--- Material shown Enclosed Below ---
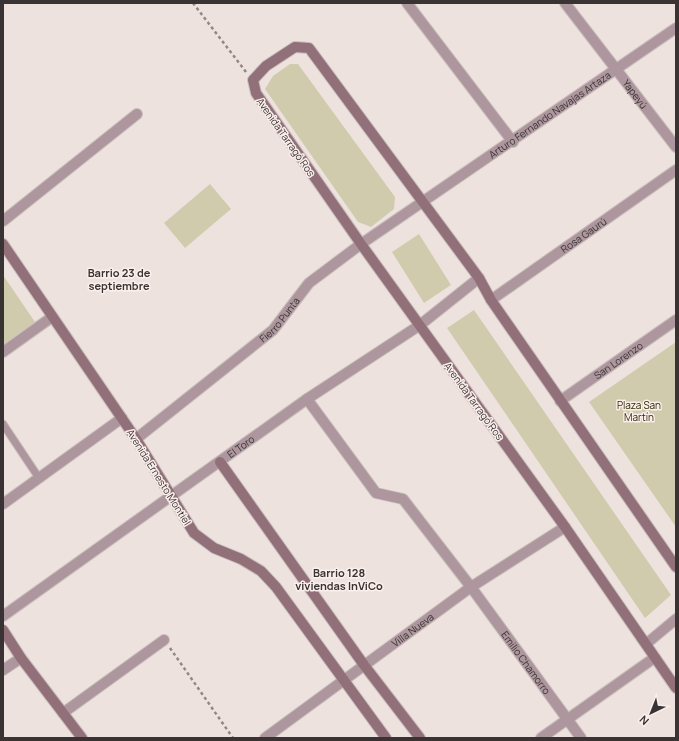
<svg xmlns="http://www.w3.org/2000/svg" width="679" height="741" viewBox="0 0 679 741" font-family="Manrope,sans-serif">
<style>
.green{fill:#d1cbad}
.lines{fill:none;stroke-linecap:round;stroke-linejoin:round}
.lane-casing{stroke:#cabfbd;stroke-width:9}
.street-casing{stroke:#cabfbd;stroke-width:12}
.secondary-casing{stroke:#cabfbd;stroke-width:12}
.path{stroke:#918886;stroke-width:2.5;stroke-dasharray:3 3;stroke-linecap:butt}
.lane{stroke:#ad969d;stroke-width:7}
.street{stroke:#ad969d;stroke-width:10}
.secondary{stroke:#91707a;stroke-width:10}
.labels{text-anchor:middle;stroke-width:3;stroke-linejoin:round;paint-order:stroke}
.street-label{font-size:10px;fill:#393433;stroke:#fbefec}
.park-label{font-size:10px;fill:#322b03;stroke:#fbefec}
.neighbourhood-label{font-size:11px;font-weight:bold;fill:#393433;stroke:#fbefec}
</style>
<rect width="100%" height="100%" fill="#eee2df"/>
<path class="green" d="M290,64H298L395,197L394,209L371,227L358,222L265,89L273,76Z
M210,184L231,209L185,248L164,223Z
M419,234L451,285L424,303L392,252Z
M3,275L35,322L3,345Z
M474,310L671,595L645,618L447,328Z
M676,342V527L589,402Z"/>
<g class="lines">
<defs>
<path id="lane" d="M3,424L39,478"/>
<g id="street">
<path d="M407,3L513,142"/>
<path id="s1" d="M565,3L676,147"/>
<path d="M3,221L137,114"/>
<path id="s2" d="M491,300L676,170"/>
<path d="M3,352L52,317"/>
<path id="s3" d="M307,399L376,493L403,499L471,587L581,738"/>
<path id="s4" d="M560,401L676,320"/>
<path id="s5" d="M136,439L273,330L309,283L361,244L676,28"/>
<path d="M3,504L122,418"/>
<path id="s6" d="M3,616L307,399L420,325L479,278"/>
<path d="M646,644L676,619"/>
<path d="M3,670L21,658"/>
<path d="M63,713L164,640"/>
<path id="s7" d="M265,738L471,587L565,527"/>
<path d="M541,738L654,658"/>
</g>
<path id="secondary" d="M3,244L136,439L194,533L214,548L241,559L261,571L276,587L386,738
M220,462L364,665L420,738
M676,567L491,300L479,278L309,48L295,47L266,66L253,80L256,93L361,244L565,527L676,688
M3,630L21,658L82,738"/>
</defs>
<use href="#lane" class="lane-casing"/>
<use href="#street" class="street-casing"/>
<use href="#secondary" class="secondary-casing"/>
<path class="path" d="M193,3L246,72
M170,648L233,738"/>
<use href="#lane" class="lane"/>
<use href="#street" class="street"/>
<use href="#secondary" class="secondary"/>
</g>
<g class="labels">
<g class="street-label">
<text dy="4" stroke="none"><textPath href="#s1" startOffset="115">Yapeyú</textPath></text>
<text dy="4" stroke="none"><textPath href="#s5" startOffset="528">Arturo Fernando Navajas Artaza</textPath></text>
<text transform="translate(286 137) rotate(55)" y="4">Avenida Tarragó Ros</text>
<text dy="4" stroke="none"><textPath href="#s2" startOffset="113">Rosa Gaurú</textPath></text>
<text dy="4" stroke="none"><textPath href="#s5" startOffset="187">Fierro Punta</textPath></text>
<text dy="4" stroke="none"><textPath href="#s4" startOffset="71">San Lorenzo</textPath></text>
<text transform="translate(474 401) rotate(54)" y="4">Avenida Tarragó Ros</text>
<text dy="4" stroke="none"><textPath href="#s6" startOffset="292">El Toro</textPath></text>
<text transform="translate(159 477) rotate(58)" y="4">Avenida Ernesto Montiel</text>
<text dy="4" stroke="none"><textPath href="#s7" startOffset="183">Villa Nueva</textPath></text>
<text dy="4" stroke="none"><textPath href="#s3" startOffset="349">Emilio Chamorro</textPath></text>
</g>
<g class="park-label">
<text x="639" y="409">Plaza San<tspan x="639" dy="12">Martín</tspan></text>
</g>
<g class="neighbourhood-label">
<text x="119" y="277">Barrio 23 de<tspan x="119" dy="13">septiembre</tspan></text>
<text x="339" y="577">Barrio 128<tspan x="339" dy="13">viviendas InViCo</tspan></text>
</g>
</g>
<rect width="679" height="741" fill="none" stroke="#393433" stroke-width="8"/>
<g transform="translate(651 713) rotate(223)" stroke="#fbefec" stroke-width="3" paint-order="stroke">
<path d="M0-3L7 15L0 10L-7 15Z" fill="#393433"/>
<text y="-6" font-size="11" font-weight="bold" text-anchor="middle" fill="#393433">N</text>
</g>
</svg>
--- End of Enclosed Material shown ---
**Exercise:**
Line by line, write out the data above exactly, without the pictures.

**Written solution:**
<svg xmlns="http://www.w3.org/2000/svg" width="679" height="741" viewBox="0 0 679 741" font-family="Manrope,sans-serif">
<style>
.green{fill:#d1cbad}
.lines{fill:none;stroke-linecap:round;stroke-linejoin:round}
.lane-casing{stroke:#cabfbd;stroke-width:9}
.street-casing{stroke:#cabfbd;stroke-width:12}
.secondary-casing{stroke:#cabfbd;stroke-width:12}
.path{stroke:#918886;stroke-width:2.5;stroke-dasharray:3 3;stroke-linecap:butt}
.lane{stroke:#ad969d;stroke-width:7}
.street{stroke:#ad969d;stroke-width:10}
.secondary{stroke:#91707a;stroke-width:10}
.labels{text-anchor:middle;stroke-width:3;stroke-linejoin:round;paint-order:stroke}
.street-label{font-size:10px;fill:#393433;stroke:#fbefec}
.park-label{font-size:10px;fill:#322b03;stroke:#fbefec}
.neighbourhood-label{font-size:11px;font-weight:bold;fill:#393433;stroke:#fbefec}
</style>
<rect width="100%" height="100%" fill="#eee2df"/>
<path class="green" d="M290,64H298L395,197L394,209L371,227L358,222L265,89L273,76Z
M210,184L231,209L185,248L164,223Z
M419,234L451,285L424,303L392,252Z
M3,275L35,322L3,345Z
M474,310L671,595L645,618L447,328Z
M676,342V527L589,402Z"/>
<g class="lines">
<defs>
<path id="lane" d="M3,424L39,478"/>
<g id="street">
<path d="M407,3L513,142"/>
<path id="s1" d="M565,3L676,147"/>
<path d="M3,221L137,114"/>
<path id="s2" d="M491,300L676,170"/>
<path d="M3,352L52,317"/>
<path id="s3" d="M307,399L376,493L403,499L471,587L581,738"/>
<path id="s4" d="M560,401L676,320"/>
<path id="s5" d="M136,439L273,330L309,283L361,244L676,28"/>
<path d="M3,504L122,418"/>
<path id="s6" d="M3,616L307,399L420,325L479,278"/>
<path d="M646,644L676,619"/>
<path d="M3,670L21,658"/>
<path d="M63,713L164,640"/>
<path id="s7" d="M265,738L471,587L565,527"/>
<path d="M541,738L654,658"/>
</g>
<path id="secondary" d="M3,244L136,439L194,533L214,548L241,559L261,571L276,587L386,738
M220,462L364,665L420,738
M676,567L491,300L479,278L309,48L295,47L266,66L253,80L256,93L361,244L565,527L676,688
M3,630L21,658L82,738"/>
</defs>
<use href="#lane" class="lane-casing"/>
<use href="#street" class="street-casing"/>
<use href="#secondary" class="secondary-casing"/>
<path class="path" d="M193,3L246,72
M170,648L233,738"/>
<use href="#lane" class="lane"/>
<use href="#street" class="street"/>
<use href="#secondary" class="secondary"/>
</g>
<g class="labels">
<g class="street-label">
<text dy="4" stroke="none"><textPath href="#s1" startOffset="115">Yapeyú</textPath></text>
<text dy="4" stroke="none"><textPath href="#s5" startOffset="528">Arturo Fernando Navajas Artaza</textPath></text>
<text transform="translate(286 137) rotate(55)" y="4">Avenida Tarragó Ros</text>
<text dy="4" stroke="none"><textPath href="#s2" startOffset="113">Rosa Gaurú</textPath></text>
<text dy="4" stroke="none"><textPath href="#s5" startOffset="187">Fierro Punta</textPath></text>
<text dy="4" stroke="none"><textPath href="#s4" startOffset="71">San Lorenzo</textPath></text>
<text transform="translate(474 401) rotate(54)" y="4">Avenida Tarragó Ros</text>
<text dy="4" stroke="none"><textPath href="#s6" startOffset="292">El Toro</textPath></text>
<text transform="translate(159 477) rotate(58)" y="4">Avenida Ernesto Montiel</text>
<text dy="4" stroke="none"><textPath href="#s7" startOffset="183">Villa Nueva</textPath></text>
<text dy="4" stroke="none"><textPath href="#s3" startOffset="349">Emilio Chamorro</textPath></text>
</g>
<g class="park-label">
<text x="639" y="409">Plaza San<tspan x="639" dy="12">Martín</tspan></text>
</g>
<g class="neighbourhood-label">
<text x="119" y="277">Barrio 23 de<tspan x="119" dy="13">septiembre</tspan></text>
<text x="339" y="577">Barrio 128<tspan x="339" dy="13">viviendas InViCo</tspan></text>
</g>
</g>
<rect width="679" height="741" fill="none" stroke="#393433" stroke-width="8"/>
<g transform="translate(651 713) rotate(223)" stroke="#fbefec" stroke-width="3" paint-order="stroke">
<path d="M0-3L7 15L0 10L-7 15Z" fill="#393433"/>
<text y="-6" font-size="11" font-weight="bold" text-anchor="middle" fill="#393433">N</text>
</g>
</svg>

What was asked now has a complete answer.